Джанни знает о чем говорит кузен-правитель: если все хорошо, если нигде москит жала не подточит, если вот-вот ангелы запоют и благолепие снизойдет — значит, жди явления Сатаны. В настоящей жизни всегда что-нибудь да случается: в персике червяк, в буханке таракан, и только в искушении все блистает, царства покорны и звери к ногам приходят…

Но на сей раз доброму ладу удивляться нечего. Граждане Фаэнцы много лет подряд искали, где лучше, бросались из союза в союз, от одного к другому — а теперь, после предательства Болоньи, наконец-то, поняли, что надеяться им нужно только на Господа, князя и себя самих. Поняли — и поклялись, едва за предателями закрылись ворота.
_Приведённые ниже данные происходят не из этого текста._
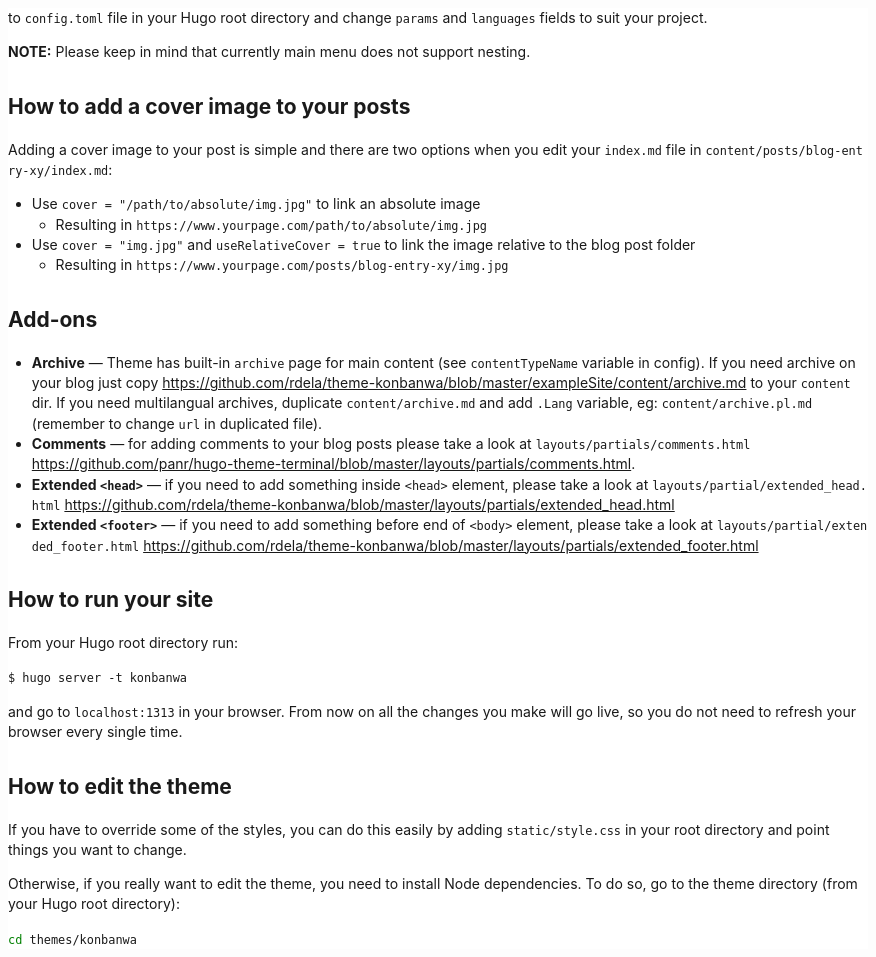 to `config.toml` file in your Hugo root directory and change `params` and `languages` fields to suit your project.

**NOTE:** Please keep in mind that currently main menu does not support nesting.

## How to add a cover image to your posts

Adding a cover image to your post is simple and there are two options when you edit your `index.md` file in `content/posts/blog-entry-xy/index.md`:

* Use `cover = "/path/to/absolute/img.jpg"` to link an absolute image
  * Resulting in `https://www.yourpage.com/path/to/absolute/img.jpg`
* Use `cover = "img.jpg"` and `useRelativeCover = true` to link the image relative to the blog post folder
  * Resulting in `https://www.yourpage.com/posts/blog-entry-xy/img.jpg`

## Add-ons

- **Archive** — Theme has built-in `archive` page for main content (see `contentTypeName` variable in config). If you need archive on your blog just copy https://github.com/rdela/theme-konbanwa/blob/master/exampleSite/content/archive.md to your `content` dir. If you need multilangual archives, duplicate `content/archive.md` and add `.Lang` variable, eg: `content/archive.pl.md` (remember to change `url` in duplicated file).
- **Comments** — for adding comments to your blog posts please take a look at `layouts/partials/comments.html` https://github.com/panr/hugo-theme-terminal/blob/master/layouts/partials/comments.html.
- **Extended `<head>`** — if you need to add something inside `<head>` element, please take a look at `layouts/partial/extended_head.html` https://github.com/rdela/theme-konbanwa/blob/master/layouts/partials/extended_head.html
- **Extended `<footer>`** — if you need to add something before end of `<body>` element, please take a look at `layouts/partial/extended_footer.html` https://github.com/rdela/theme-konbanwa/blob/master/layouts/partials/extended_footer.html

## How to run your site

From your Hugo root directory run:

```
$ hugo server -t konbanwa
```

and go to `localhost:1313` in your browser. From now on all the changes you make will go live, so you do not need to refresh your browser every single time.

## How to edit the theme

If you have to override some of the styles, you can do this easily by adding `static/style.css` in your root directory and point things you want to change.

Otherwise, if you really want to edit the theme, you need to install Node dependencies. To do so, go to the theme directory (from your Hugo root directory):

```sh
cd themes/konbanwa
```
Внушительная была картина. Наверное, в Иерусалиме во время оно все выглядело так же. А, впрочем, говорят, что Иерусалим тот — город маленький совсем, так что волнений больших там быть не могло; а когда ушли солдаты Бентивольо, толпа бурлила под окнами дворца, и требовала князя, и кузен вышел — не зная, чего ожидать от города, но он не мог не выйти.

Джанни сделал, что было в его силах, арбалетчиков поставил по галереям, на соседние крыши людей послал, но что толку, если всерьез попрут? А от телохранителей кузен сам отказался. И прав был. Нельзя показывать, что боишься. Если задумали злое — твой страх только подхлестнет. Если не задумали — обидит.
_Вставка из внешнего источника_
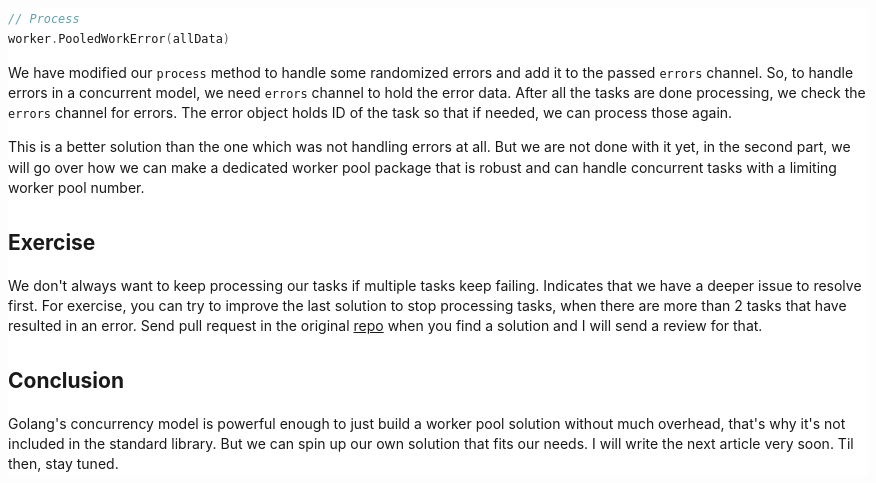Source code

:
 ```go
// Process
worker.PooledWorkError(allData)
```

We have modified our `process` method to handle some randomized errors and add it to the passed `errors` channel. So, to handle errors in a concurrent model, we need `errors` channel to hold the error data. After all the tasks are done processing, we check the `errors` channel for errors. The error object holds ID of the task so that if needed, we can process those again.

This is a better solution than the one which was not handling errors at all. But we are not done with it yet, in the second part, we will go over how we can make a dedicated worker pool package that is robust and can handle concurrent tasks with a limiting worker pool number.

## Exercise

We don't always want to keep processing our tasks if multiple tasks keep failing. Indicates that we have a deeper issue to resolve first. For exercise, you can try to improve the last solution to stop processing tasks, when there are more than 2 tasks that have resulted in an error. Send pull request in the original [repo](https://github.com/Joker666/goworkerpool) when you find a solution and I will send a review for that.

## Conclusion

Golang's concurrency model is powerful enough to just build a worker pool solution without much overhead, that's why it's not included in the standard library. But we can spin up our own solution that fits our needs. I will write the next article very soon. Til then, stay tuned.
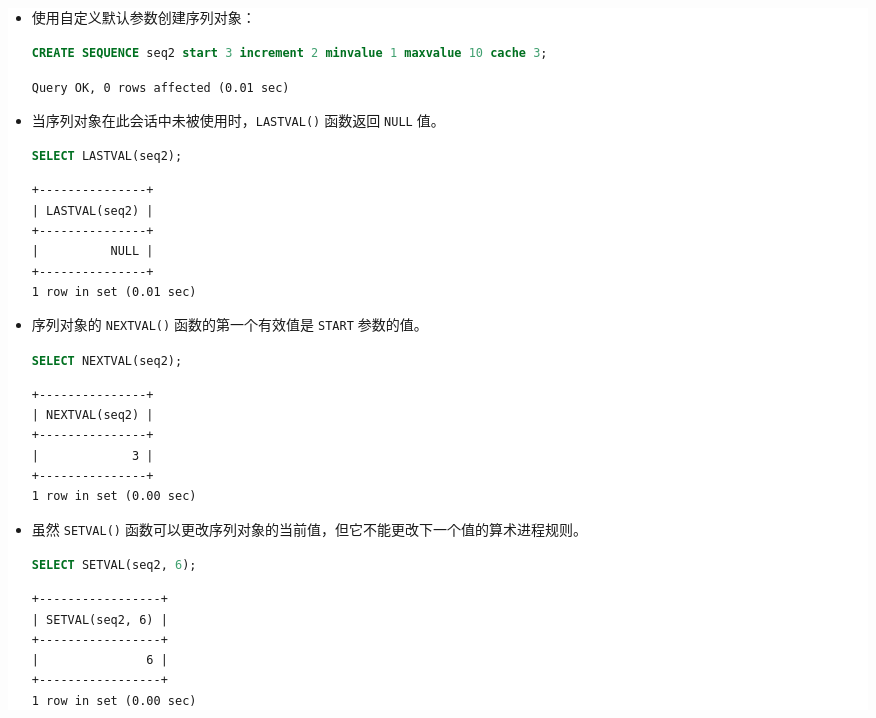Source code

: + 使用自定义默认参数创建序列对象：

    
    ```sql
    CREATE SEQUENCE seq2 start 3 increment 2 minvalue 1 maxvalue 10 cache 3;
    ```

    ```
    Query OK, 0 rows affected (0.01 sec)
    ```

+ 当序列对象在此会话中未被使用时，`LASTVAL()` 函数返回 `NULL` 值。

    
    ```sql
    SELECT LASTVAL(seq2);
    ```

    ```
    +---------------+
    | LASTVAL(seq2) |
    +---------------+
    |          NULL |
    +---------------+
    1 row in set (0.01 sec)
    ```

+ 序列对象的 `NEXTVAL()` 函数的第一个有效值是 `START` 参数的值。

    
    ```sql
    SELECT NEXTVAL(seq2);
    ```

    ```
    +---------------+
    | NEXTVAL(seq2) |
    +---------------+
    |             3 |
    +---------------+
    1 row in set (0.00 sec)
    ```

+ 虽然 `SETVAL()` 函数可以更改序列对象的当前值，但它不能更改下一个值的算术进程规则。

    
    ```sql
    SELECT SETVAL(seq2, 6);
    ```

    ```
    +-----------------+
    | SETVAL(seq2, 6) |
    +-----------------+
    |               6 |
    +-----------------+
    1 row in set (0.00 sec)
    ```
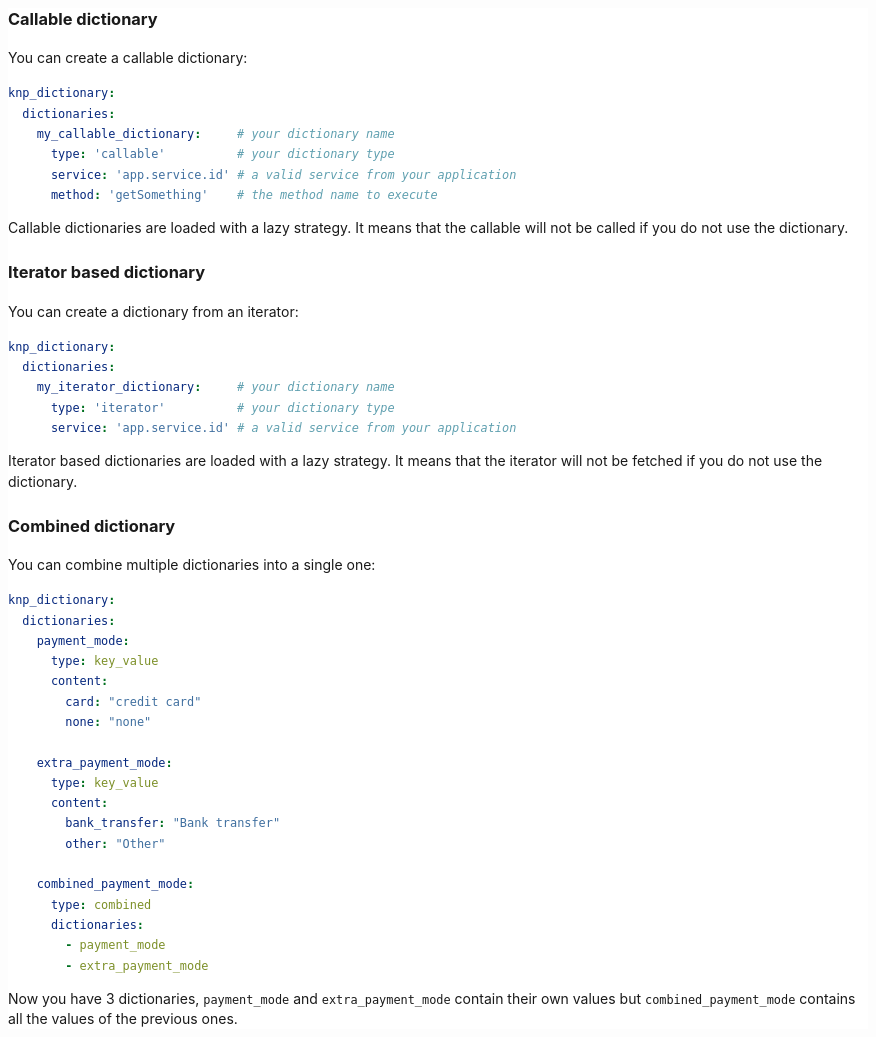 ### Callable dictionary
You can create a callable dictionary:
```yaml
knp_dictionary:
  dictionaries:
    my_callable_dictionary:     # your dictionary name
      type: 'callable'          # your dictionary type
      service: 'app.service.id' # a valid service from your application
      method: 'getSomething'    # the method name to execute
```
Callable dictionaries are loaded with a lazy strategy. It means that the callable
will not be called if you do not use the dictionary.

### Iterator based dictionary
You can create a dictionary from an iterator:
```yaml
knp_dictionary:
  dictionaries:
    my_iterator_dictionary:     # your dictionary name
      type: 'iterator'          # your dictionary type
      service: 'app.service.id' # a valid service from your application
```
Iterator based dictionaries are loaded with a lazy strategy. It means that the 
iterator will not be fetched if you do not use the dictionary.

### Combined dictionary

You can combine multiple dictionaries into a single one:
```yaml
knp_dictionary:
  dictionaries:
    payment_mode:
      type: key_value
      content:
        card: "credit card"
        none: "none"

    extra_payment_mode:
      type: key_value
      content:
        bank_transfer: "Bank transfer"
        other: "Other"

    combined_payment_mode:
      type: combined
      dictionaries:
        - payment_mode
        - extra_payment_mode
```
Now you have 3 dictionaries, `payment_mode` and `extra_payment_mode` contain 
their own values but `combined_payment_mode` contains all the values of the previous ones.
И хрипели старейшины городских цехов, и стоял столбом первый подвернувшийся священник из Святого Петра с ярким майоликовым ларцом в руках — глина Фаэнцы, гордость Фаэнцы, даже в Хинде, даже в Хине покупают нашу работу, серебром платят. Стоял серый — видно, тоже не сказали, зачем позвали, а в ларце-то, в золотой ампуле — с полногтя кусочек засохшей Крови Господней. Крик от стен отлетал… Мол, князь Асторре — ты уехать мог, знаем, венецианцы звали, дед твой, будь он проклят, звал. И сейчас звал. Ты нас не бросил — так и про нас знай, что мы не болонцы. Кровью Господней клянемся тебе и городу — покуда живы, верны будем, из верности не отступим, а если кто из нас клятву нарушит и вред дому и делу Манфреди причинит — да будем прокляты во веки веков в этой жизни и в будущей.
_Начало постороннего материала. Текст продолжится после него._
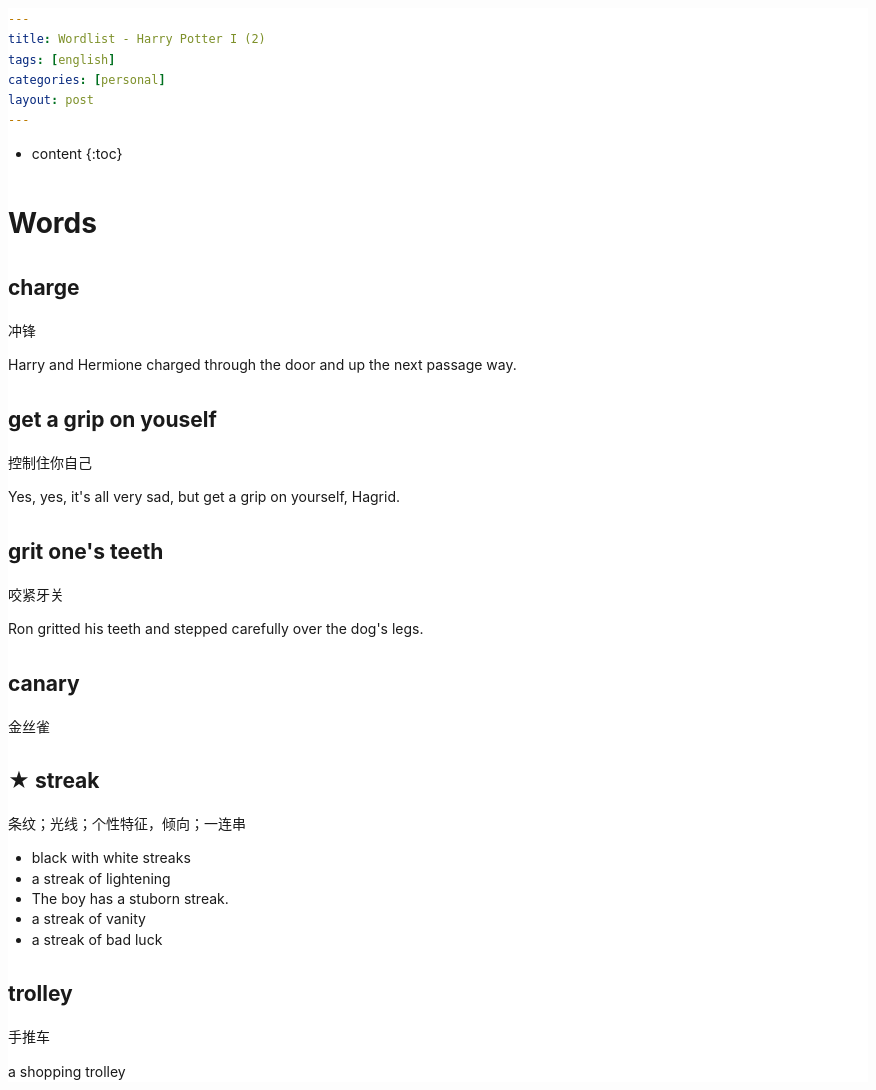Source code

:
 ```yaml
---
title: Wordlist - Harry Potter I (2)
tags: [english]
categories: [personal]
layout: post
---
```


* content
{:toc}

# Words

## charge

冲锋

Harry and Hermione charged through the door and up the next passage way.

## get a grip on youself

控制住你自己

Yes, yes, it's all very sad, but get a grip on yourself, Hagrid.

## grit one's teeth

咬紧牙关

Ron gritted his teeth and stepped carefully over the dog's legs.

## canary

金丝雀

## ★ streak

条纹；光线；个性特征，倾向；一连串

- black with white streaks
- a streak of lightening
- The boy has a stuborn streak.
- a streak of vanity
- a streak of bad luck

## trolley

手推车

a shopping trolley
Клялись за себя и за детей, за весь город, за общину.

И — Джанни хорошо это знал, — до сих пор были верны. Лазутчики пытались пробраться в город каждую ночь, а вот внутри предателей не нашлось пока. Никто не посылал со стены украдкой стрелу с запиской или голубя с письмом, не подавал сигналов огнем или зеркальцем, не рыл подкопов, не портил воду в колодцах. Ворье было — как же без ворья, — драки случались, по пьяному и трезвому делу, все как обычно: пустые желудки и страх приводят к злобе. Измены не было.

Даже перебежчиков мало, верно кузен говорит. Хотя что с перебежчика вреда? Никакого, если только он каких-то тайн не выдаст, секретных ходов не покажет, слабых мест в стенах.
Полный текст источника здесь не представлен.